→ **Information supplied**:
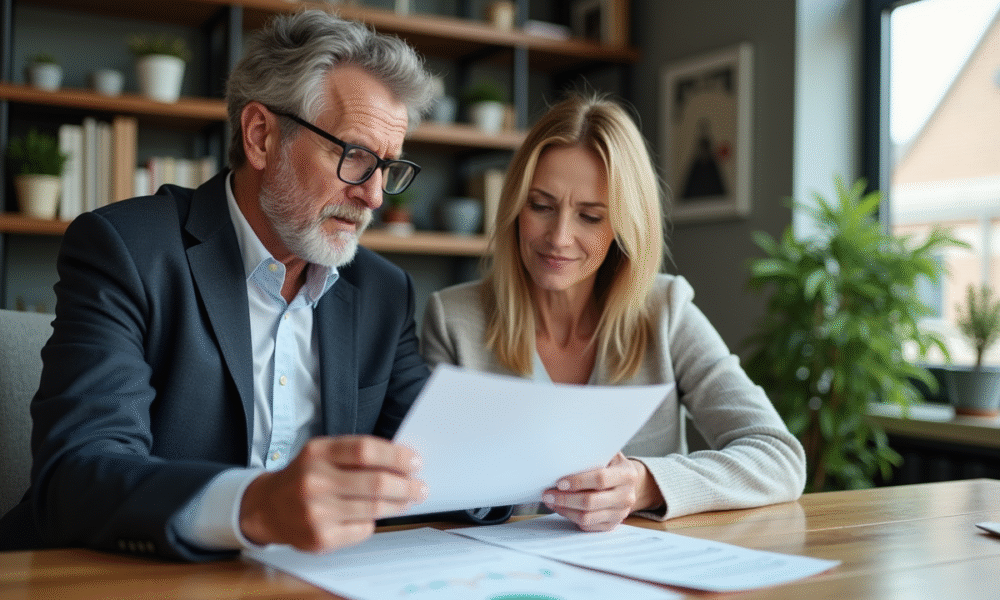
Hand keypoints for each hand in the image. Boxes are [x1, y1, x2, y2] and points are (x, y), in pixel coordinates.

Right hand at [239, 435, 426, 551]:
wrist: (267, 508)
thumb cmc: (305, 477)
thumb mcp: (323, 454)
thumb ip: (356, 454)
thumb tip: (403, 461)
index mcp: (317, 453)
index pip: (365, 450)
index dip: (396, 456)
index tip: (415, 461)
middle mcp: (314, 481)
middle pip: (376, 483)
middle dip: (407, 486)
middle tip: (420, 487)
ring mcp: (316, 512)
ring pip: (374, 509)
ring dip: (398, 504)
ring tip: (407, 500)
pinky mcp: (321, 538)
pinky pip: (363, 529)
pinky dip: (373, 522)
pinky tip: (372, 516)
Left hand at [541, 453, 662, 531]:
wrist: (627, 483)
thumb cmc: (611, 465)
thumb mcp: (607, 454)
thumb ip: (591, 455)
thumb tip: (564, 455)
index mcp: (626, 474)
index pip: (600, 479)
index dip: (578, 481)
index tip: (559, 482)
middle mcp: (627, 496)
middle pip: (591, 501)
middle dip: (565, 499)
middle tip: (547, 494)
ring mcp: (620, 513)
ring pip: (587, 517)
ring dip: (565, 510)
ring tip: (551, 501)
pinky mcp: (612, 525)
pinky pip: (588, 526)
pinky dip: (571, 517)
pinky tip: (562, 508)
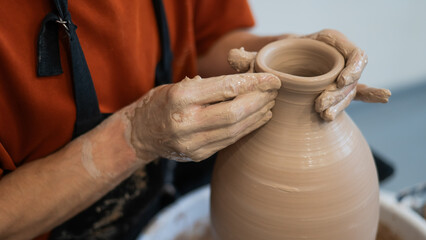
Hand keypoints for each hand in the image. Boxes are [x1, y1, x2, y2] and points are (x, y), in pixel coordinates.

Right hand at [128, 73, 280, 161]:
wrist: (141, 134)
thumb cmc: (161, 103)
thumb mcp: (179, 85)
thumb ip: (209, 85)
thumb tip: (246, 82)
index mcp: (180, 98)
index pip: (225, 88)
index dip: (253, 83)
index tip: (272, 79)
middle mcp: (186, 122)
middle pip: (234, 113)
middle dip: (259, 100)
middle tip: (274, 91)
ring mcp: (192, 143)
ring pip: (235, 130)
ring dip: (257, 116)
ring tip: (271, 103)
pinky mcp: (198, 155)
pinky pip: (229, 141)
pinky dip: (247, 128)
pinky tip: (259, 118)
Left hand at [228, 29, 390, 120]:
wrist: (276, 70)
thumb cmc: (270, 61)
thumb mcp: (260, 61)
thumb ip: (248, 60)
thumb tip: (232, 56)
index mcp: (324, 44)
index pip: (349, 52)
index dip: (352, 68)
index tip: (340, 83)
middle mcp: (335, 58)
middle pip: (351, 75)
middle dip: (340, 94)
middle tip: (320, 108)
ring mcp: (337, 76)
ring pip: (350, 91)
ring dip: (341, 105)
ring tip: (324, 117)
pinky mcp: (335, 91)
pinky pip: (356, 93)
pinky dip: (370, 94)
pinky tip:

→ **Your goal**:
Would you print the material exactly once more, without any of its pictures?

→ **Output of the task**:
Hand keypoints for each hand in the image. Boxes are [x1, y1, x2, y2] and points are (x, y), in pixel coordinates.

Right hand at [239, 435, 426, 551]:
wrist: (267, 508)
thumb cmc: (305, 477)
thumb mcp: (323, 454)
thumb ip: (356, 454)
thumb tip: (403, 461)
index mcp: (317, 453)
index pip: (365, 450)
index dip: (396, 456)
index tip: (415, 461)
middle mcp: (314, 481)
middle pip: (376, 483)
middle dip: (407, 486)
middle tip: (420, 487)
ring mcp: (316, 512)
ring pip: (374, 509)
ring dip: (398, 504)
ring tip: (407, 500)
pinky mcp: (321, 538)
pinky pip: (363, 529)
pinky dip: (373, 522)
pinky tip: (372, 516)
Left hand at [541, 453, 662, 531]:
wrist: (627, 483)
thumb cmc: (611, 465)
thumb mcp: (607, 454)
thumb ip: (591, 455)
thumb tip: (564, 455)
index mcp: (626, 474)
index pip: (600, 479)
index dip: (578, 481)
index tip: (559, 482)
middle mcp: (627, 496)
middle pip: (591, 501)
middle dip: (565, 499)
middle tip: (547, 494)
ring mcp: (620, 513)
ring pip: (587, 517)
ring dip: (565, 510)
ring tip: (551, 501)
pinky mcp: (612, 525)
pinky pip: (588, 526)
pinky dip: (571, 517)
pinky tip: (562, 508)
Hand keypoints for each hand in the image. Boxes are [x1, y1, x2, y2] and points are (x, y), in pixel coordinates.

Right hand at [128, 73, 280, 161]:
wrist: (141, 134)
thumb cmc: (161, 103)
thumb mcp: (179, 85)
thumb ip: (209, 85)
thumb tip: (246, 82)
index mcp: (180, 98)
index pip: (225, 88)
index dip: (253, 83)
index tip: (272, 79)
middle mcp: (186, 122)
middle pip: (234, 113)
middle dip: (259, 100)
middle tip: (274, 91)
ring mcp: (192, 143)
ring pip: (235, 130)
ring dip: (257, 116)
ring tip: (271, 103)
pinky mcp: (198, 155)
pinky pip: (229, 141)
pinky dip: (247, 128)
pinky tip: (259, 118)
Left hand at [228, 29, 390, 120]:
wrist: (276, 70)
thumb cmc: (270, 61)
thumb mcp: (260, 61)
thumb ip: (248, 60)
thumb tip: (232, 56)
index mcp: (324, 44)
index pip: (349, 52)
index dip: (352, 68)
index tip: (340, 83)
middle mcp: (335, 58)
middle pip: (351, 75)
middle dip: (340, 94)
middle tip: (320, 108)
ring mcp: (337, 76)
ring pip: (350, 91)
ring dip: (341, 105)
ring tip: (324, 117)
pinky mcp: (335, 91)
pinky pip: (356, 93)
pinky dip: (370, 94)
pinky tip:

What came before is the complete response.